* Problem to work on *
Starting at the top line and ending at the bottom one, repeat the entries exactly and drop every picture.

[Dataset entries]
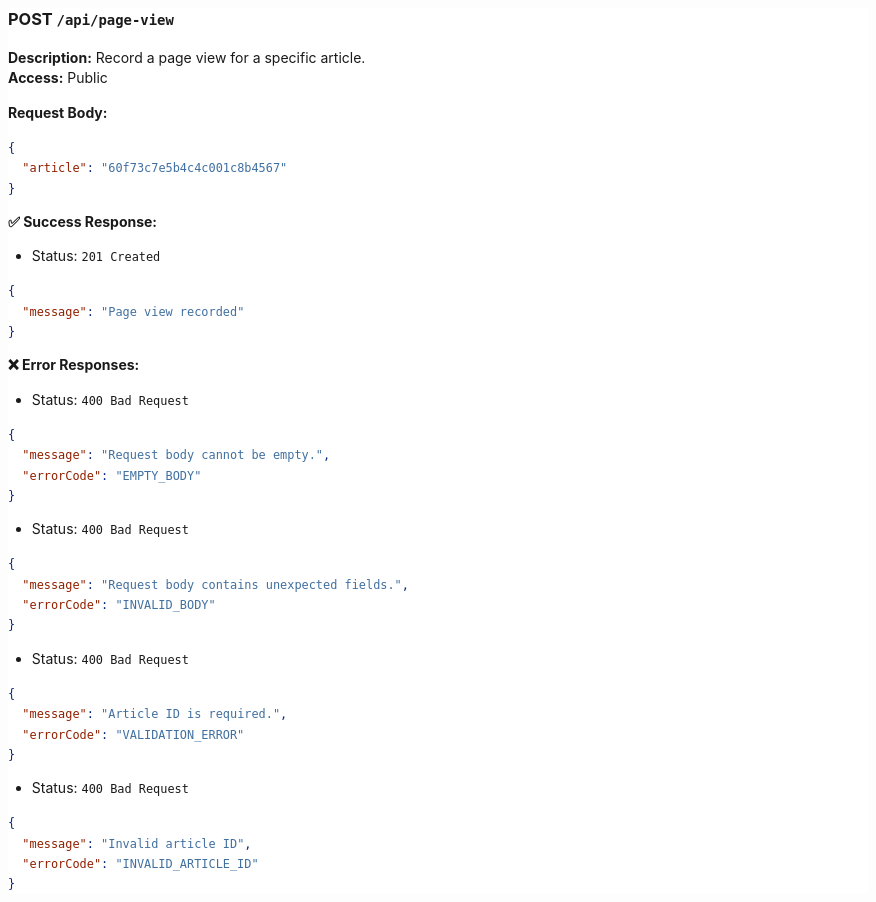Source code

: ### POST `/api/page-view`

**Description:** Record a page view for a specific article.  
**Access:** Public

**Request Body:**

```json
{
  "article": "60f73c7e5b4c4c001c8b4567"
}
```

**✅ Success Response:**

* Status: `201 Created`

```json
{
  "message": "Page view recorded"
}
```

**❌ Error Responses:**

* Status: `400 Bad Request`

```json
{
  "message": "Request body cannot be empty.",
  "errorCode": "EMPTY_BODY"
}
```

* Status: `400 Bad Request`

```json
{
  "message": "Request body contains unexpected fields.",
  "errorCode": "INVALID_BODY"
}
```

* Status: `400 Bad Request`

```json
{
  "message": "Article ID is required.",
  "errorCode": "VALIDATION_ERROR"
}
```

* Status: `400 Bad Request`

```json
{
  "message": "Invalid article ID",
  "errorCode": "INVALID_ARTICLE_ID"
}
```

* Exercise solution *
Source code

: ### POST `/api/page-view`

**Description:** Record a page view for a specific article.  
**Access:** Public

**Request Body:**

```json
{
  "article": "60f73c7e5b4c4c001c8b4567"
}
```

**✅ Success Response:**

* Status: `201 Created`

```json
{
  "message": "Page view recorded"
}
```

**❌ Error Responses:**

* Status: `400 Bad Request`

```json
{
  "message": "Request body cannot be empty.",
  "errorCode": "EMPTY_BODY"
}
```

* Status: `400 Bad Request`

```json
{
  "message": "Request body contains unexpected fields.",
  "errorCode": "INVALID_BODY"
}
```

* Status: `400 Bad Request`

```json
{
  "message": "Article ID is required.",
  "errorCode": "VALIDATION_ERROR"
}
```

* Status: `400 Bad Request`

```json
{
  "message": "Invalid article ID",
  "errorCode": "INVALID_ARTICLE_ID"
}
```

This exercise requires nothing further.